Martin Sampson, a spokesperson for the Centre for Israel and Jewish Affairs, an advocacy group, said the NDP’s suggestion is concerning and that the party and its leader Jagmeet Singh are failing to differentiate between Hamas, a listed terrorist group in Canada, and Israel.

“Many Canadians, apparently Mr. Singh chief among them, do not appreciate the impossible situation Israel is placed in when Hamas fires missiles indiscriminately from civilian areas toward Israeli population centres,” he said.

Mr. Sampson said he supports calls for a peaceful resolution for both Israelis and Palestinians. “Canada should continue its call for the international-consensus solution to this conflict,” he said.

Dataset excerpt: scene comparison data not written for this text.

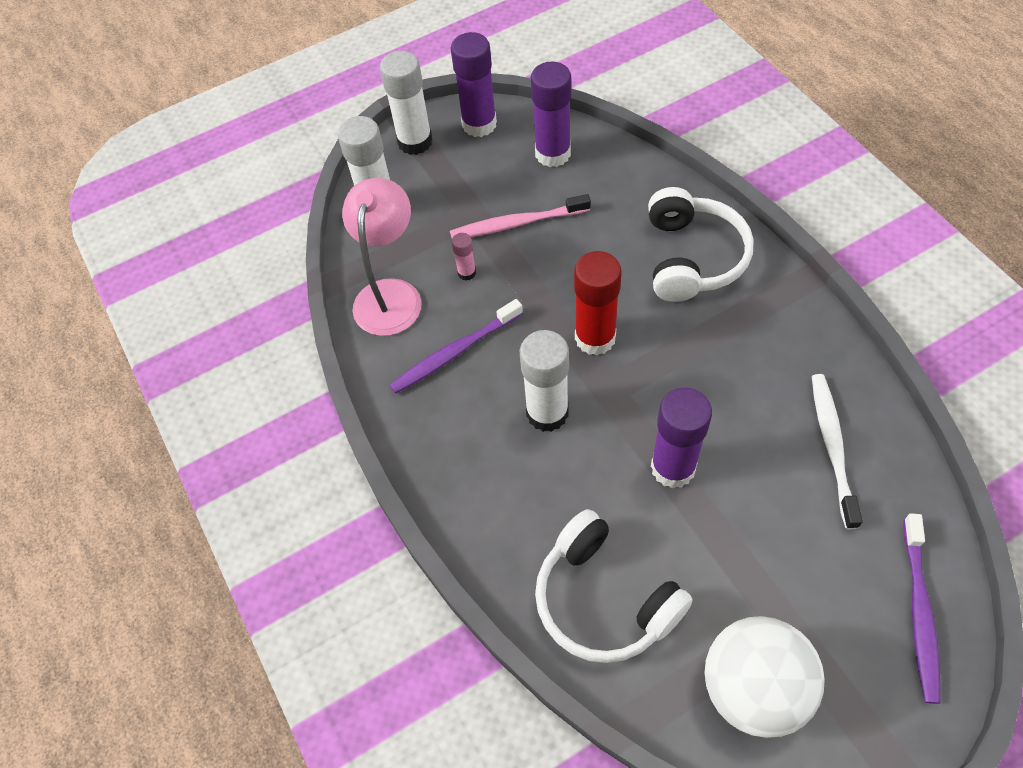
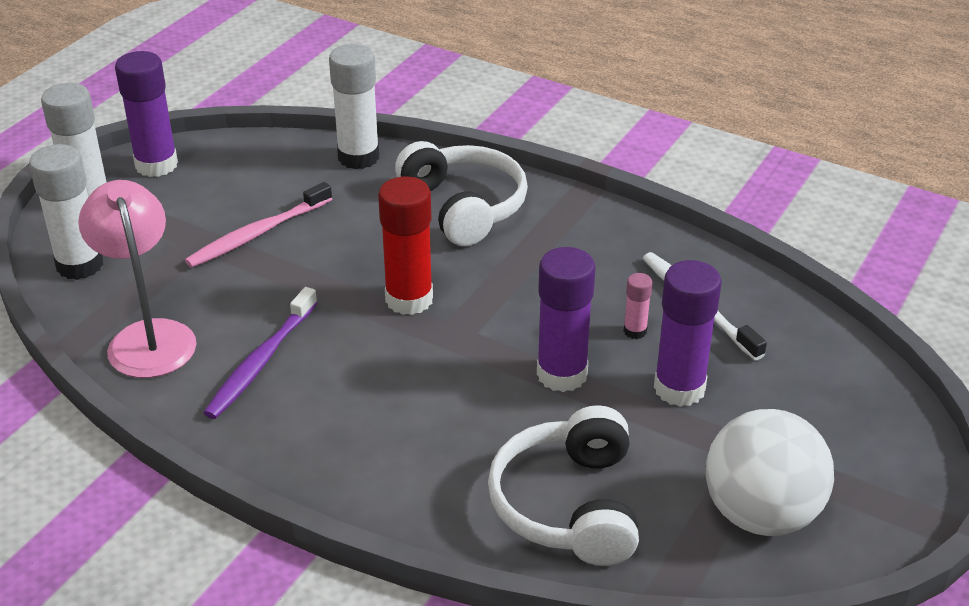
camera: 35 degrees left, 20 degrees down
pink glue stick [452,233,476,281] -> pink glue stick moved to [623,273,652,339]
white glue stick [520,330,569,432] -> white glue stick moved to [329,44,379,169]
purple glue stick [531,62,571,167] -> purple glue stick moved to [654,260,722,407]
white headphones [535,509,693,663] -> white headphones turned 75 degrees clockwise [488,405,639,566]
purple toothbrush [903,513,941,704] -> none

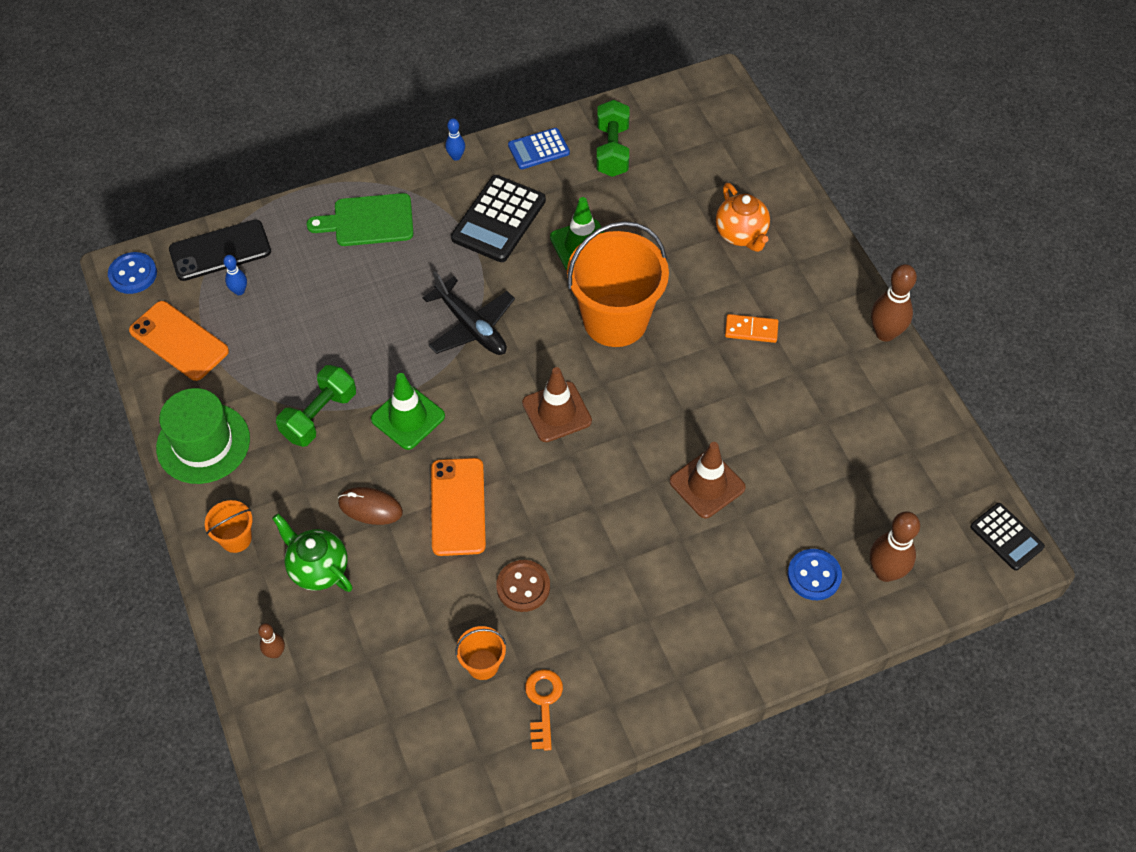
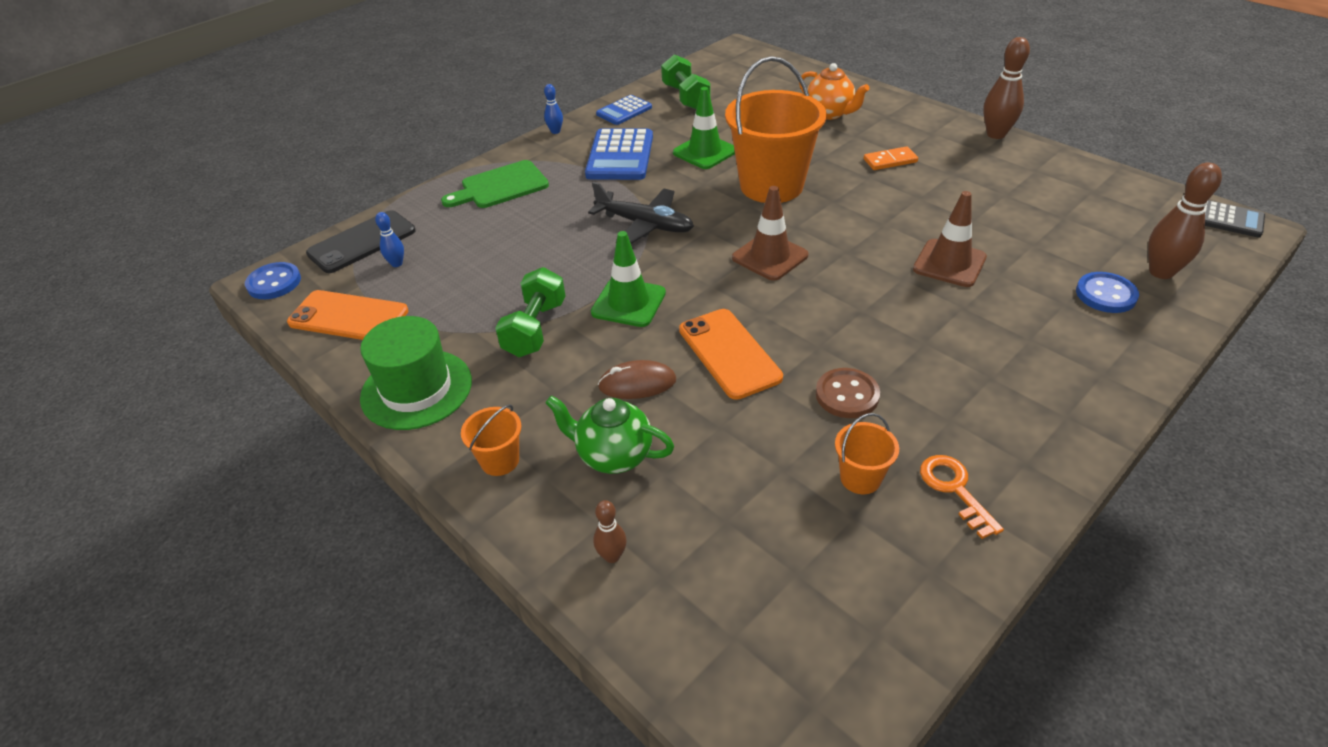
camera: 20 degrees left, 15 degrees down
black calculator [451,175,546,262] -> blue calculator [585,129,653,180]

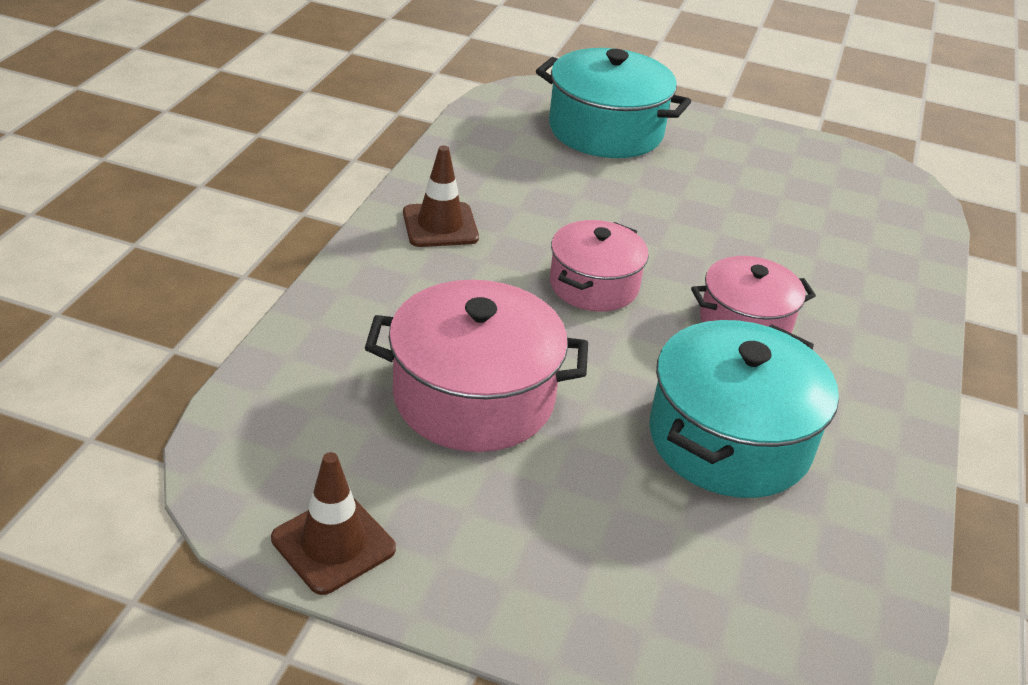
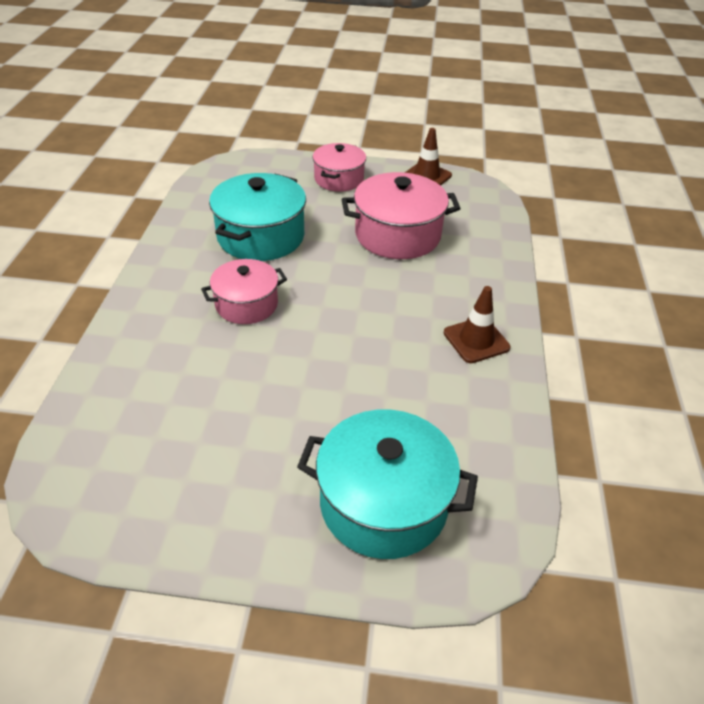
camera: 170 degrees right, 5 degrees up
pink pot [550,220,649,312] -> pink pot moved to [313,143,366,192]

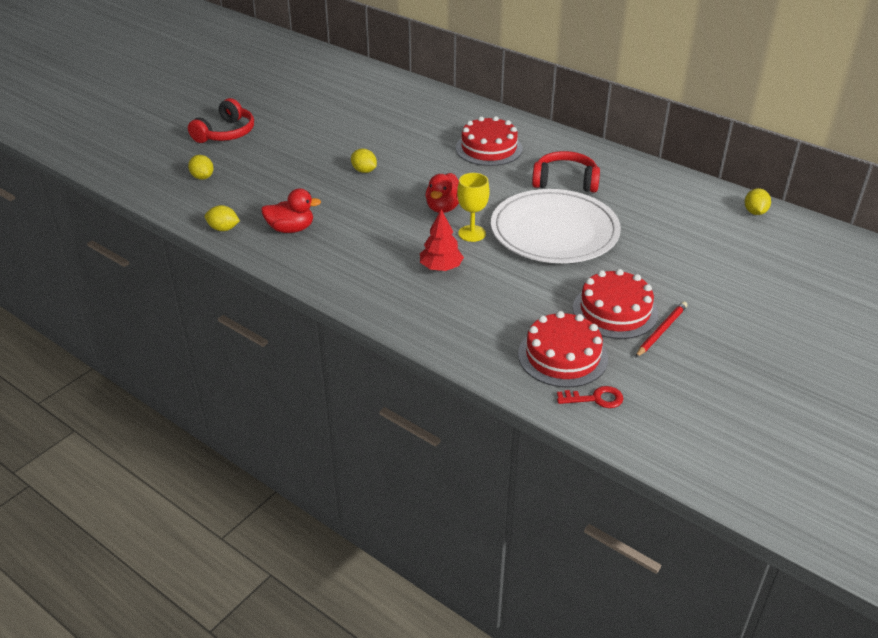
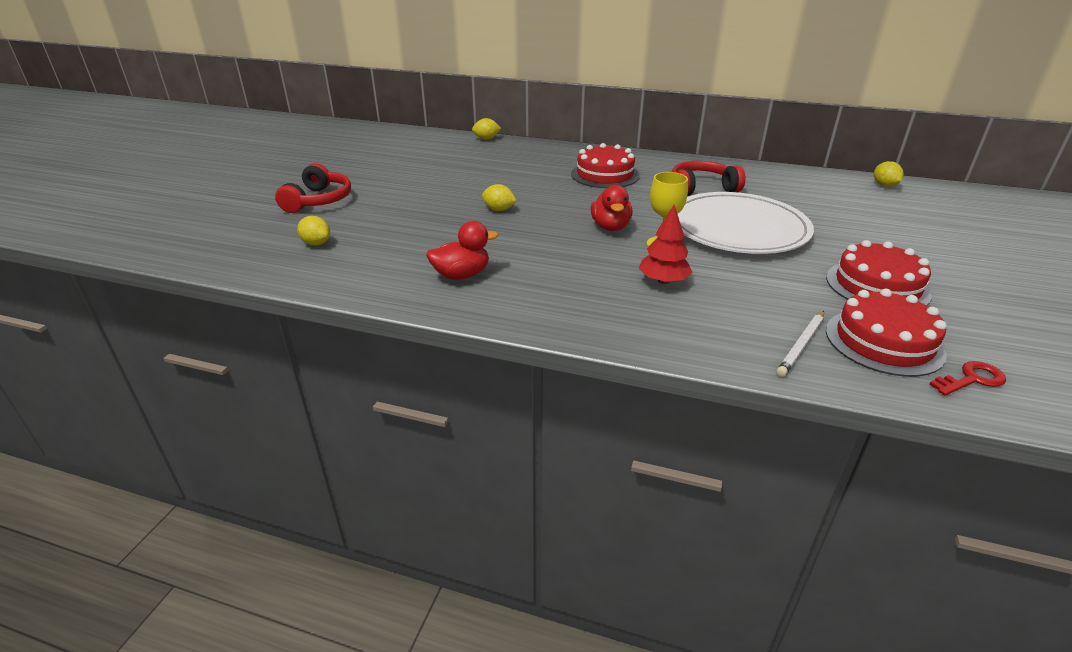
camera: 20 degrees left, 5 degrees down
yellow lemon [205,205,240,231] -> yellow lemon moved to [472,118,501,140]
red pencil [635,302,688,358] -> none
none -> white pencil [777,311,824,377]

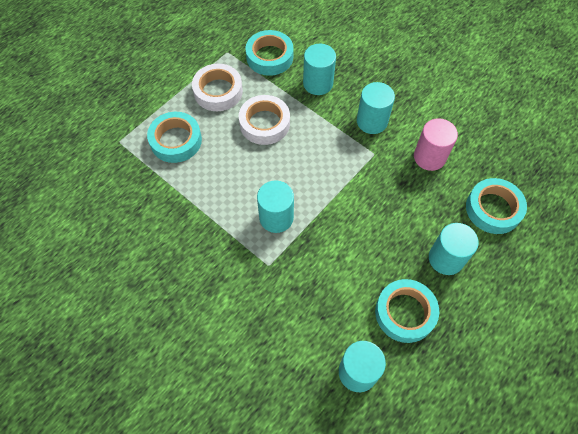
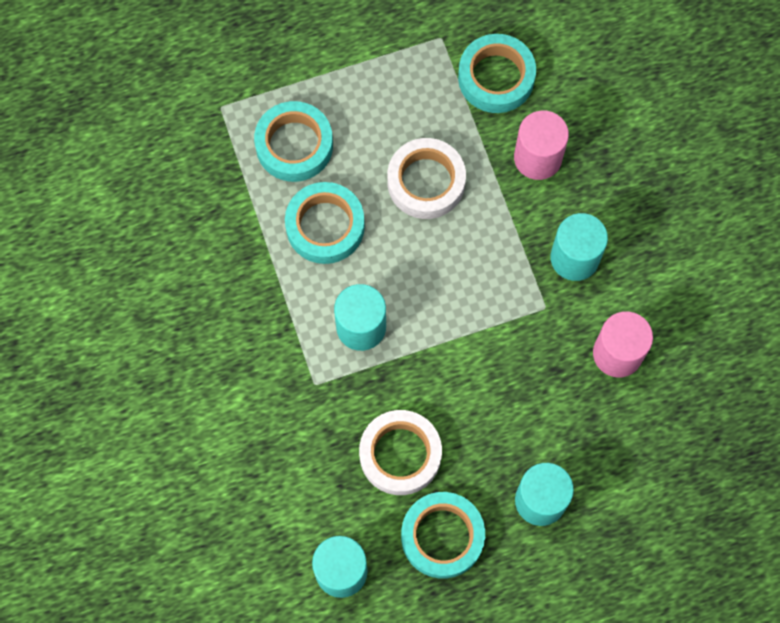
camera: 30 degrees right, 10 degrees up
white tape [192,64,243,111] -> white tape moved to [359,410,442,495]
turquoise cylinder [303,44,336,95] -> pink cylinder [514,110,569,180]
turquoise tape [466,178,527,234] -> turquoise tape moved to [285,182,365,264]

Mark Ayyash, a sociology professor at Mount Royal University, said the federal government should be putting pressure on Israel to comply with international law, rather than taking a “both sides” approach by condemning both Hamas and the eviction of Palestinian families in Sheikh Jarrah, a neighbourhood in East Jerusalem at the centre of a property dispute that inflamed tensions in the region.

“Unless there is a serious discussion on that root problem, and unless sanctions and pressure are brought on Israel to make it change its behaviour, then nothing will change for the Palestinians,” Prof. Ayyash said.